• _TO DO_
From the first line to the last, write out the records below exactly as they appear.

• _DATA TO EXAMINE_

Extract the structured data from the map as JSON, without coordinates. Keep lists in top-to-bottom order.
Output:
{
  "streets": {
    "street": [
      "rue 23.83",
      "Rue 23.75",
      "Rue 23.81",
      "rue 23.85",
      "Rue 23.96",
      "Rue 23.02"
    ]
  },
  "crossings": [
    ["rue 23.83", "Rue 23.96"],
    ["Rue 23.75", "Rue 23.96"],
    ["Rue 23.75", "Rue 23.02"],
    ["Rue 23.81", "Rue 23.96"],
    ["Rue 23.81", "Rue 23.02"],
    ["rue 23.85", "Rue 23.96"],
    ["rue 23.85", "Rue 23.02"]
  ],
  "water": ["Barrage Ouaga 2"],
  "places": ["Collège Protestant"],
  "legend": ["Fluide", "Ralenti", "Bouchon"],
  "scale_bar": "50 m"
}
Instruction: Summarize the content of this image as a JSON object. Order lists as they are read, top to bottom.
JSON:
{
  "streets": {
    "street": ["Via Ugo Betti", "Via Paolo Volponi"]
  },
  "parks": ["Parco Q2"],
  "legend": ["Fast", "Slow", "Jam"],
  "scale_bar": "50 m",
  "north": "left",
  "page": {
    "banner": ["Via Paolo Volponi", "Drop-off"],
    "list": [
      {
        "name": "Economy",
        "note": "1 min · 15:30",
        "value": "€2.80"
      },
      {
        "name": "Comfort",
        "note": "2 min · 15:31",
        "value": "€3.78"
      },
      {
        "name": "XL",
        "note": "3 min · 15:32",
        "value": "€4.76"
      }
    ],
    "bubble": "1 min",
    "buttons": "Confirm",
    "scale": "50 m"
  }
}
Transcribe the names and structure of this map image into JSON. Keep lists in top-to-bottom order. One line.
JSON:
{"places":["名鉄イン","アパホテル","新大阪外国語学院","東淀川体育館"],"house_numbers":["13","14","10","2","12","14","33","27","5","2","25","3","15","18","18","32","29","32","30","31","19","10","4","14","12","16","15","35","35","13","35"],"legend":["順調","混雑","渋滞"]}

• _ANSWER AREA_
Extract the structured data from the map as JSON, without coordinates. Keep lists in top-to-bottom order.
Output:
{
  "streets": {
    "street": [
      "rue 23.83",
      "Rue 23.75",
      "Rue 23.81",
      "rue 23.85",
      "Rue 23.96",
      "Rue 23.02"
    ]
  },
  "crossings": [
    ["rue 23.83", "Rue 23.96"],
    ["Rue 23.75", "Rue 23.96"],
    ["Rue 23.75", "Rue 23.02"],
    ["Rue 23.81", "Rue 23.96"],
    ["Rue 23.81", "Rue 23.02"],
    ["rue 23.85", "Rue 23.96"],
    ["rue 23.85", "Rue 23.02"]
  ],
  "water": ["Barrage Ouaga 2"],
  "places": ["Collège Protestant"],
  "legend": ["Fluide", "Ralenti", "Bouchon"],
  "scale_bar": "50 m"
}
Instruction: Summarize the content of this image as a JSON object. Order lists as they are read, top to bottom.
JSON:
{
  "streets": {
    "street": ["Via Ugo Betti", "Via Paolo Volponi"]
  },
  "parks": ["Parco Q2"],
  "legend": ["Fast", "Slow", "Jam"],
  "scale_bar": "50 m",
  "north": "left",
  "page": {
    "banner": ["Via Paolo Volponi", "Drop-off"],
    "list": [
      {
        "name": "Economy",
        "note": "1 min · 15:30",
        "value": "€2.80"
      },
      {
        "name": "Comfort",
        "note": "2 min · 15:31",
        "value": "€3.78"
      },
      {
        "name": "XL",
        "note": "3 min · 15:32",
        "value": "€4.76"
      }
    ],
    "bubble": "1 min",
    "buttons": "Confirm",
    "scale": "50 m"
  }
}
Transcribe the names and structure of this map image into JSON. Keep lists in top-to-bottom order. One line.
JSON:
{"places":["名鉄イン","アパホテル","新大阪外国語学院","東淀川体育館"],"house_numbers":["13","14","10","2","12","14","33","27","5","2","25","3","15","18","18","32","29","32","30","31","19","10","4","14","12","16","15","35","35","13","35"],"legend":["順調","混雑","渋滞"]}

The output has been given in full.